Can you catch a cold from getting cold?
Now that it is November, the weather is getting colder. Even here in South Louisiana, people are starting to break out the sweaters and jackets so they can bundle up. Moms are forcing their children to wear long pants to school and put jackets on before they leave for the school bus. When the children complain moms say, “You don’t want to catch a cold.” But can you catch a cold from getting cold?
The simple answer is no, you cannot. When you get a cold, runny nose, cough, perhaps a fever, you have come into contact with a virus. Just like COVID-19, the cold virus lives on surfaces so regular hand washing and sanitizing can help reduce the risk.
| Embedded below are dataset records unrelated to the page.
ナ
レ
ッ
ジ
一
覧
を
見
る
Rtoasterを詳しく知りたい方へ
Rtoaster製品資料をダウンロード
The colder temperatures outside do not cause colds alone, although the colder weather may irritate other conditions like asthma which can make your body more open to viruses. However, you still have to come into contact with the cold virus to catch a cold.
But Moms are not entirely wrong either. When we breathe, we exhale not just carbon dioxide from our lungs, but tiny water droplets too. These water droplets carry viruses into the air where they either land on surfaces or others breath them in. This is why government officials have issued mandatory mask ordinances during COVID-19. It has been found that when children exhale, the water droplets they expel have a higher concentration of viruses than adults. So moms are right to be concerned about their children getting sick at this time of year.
Just like with COVID-19, you can reduce your risk of catching a cold by washing your hands regularly, disinfecting objects, door handles, and other frequently touched surfaces, and wearing a mask or covering your cough with your elbow. So do bundle up when it is cold outside, but don’t worry about catching a cold just because it’s cold.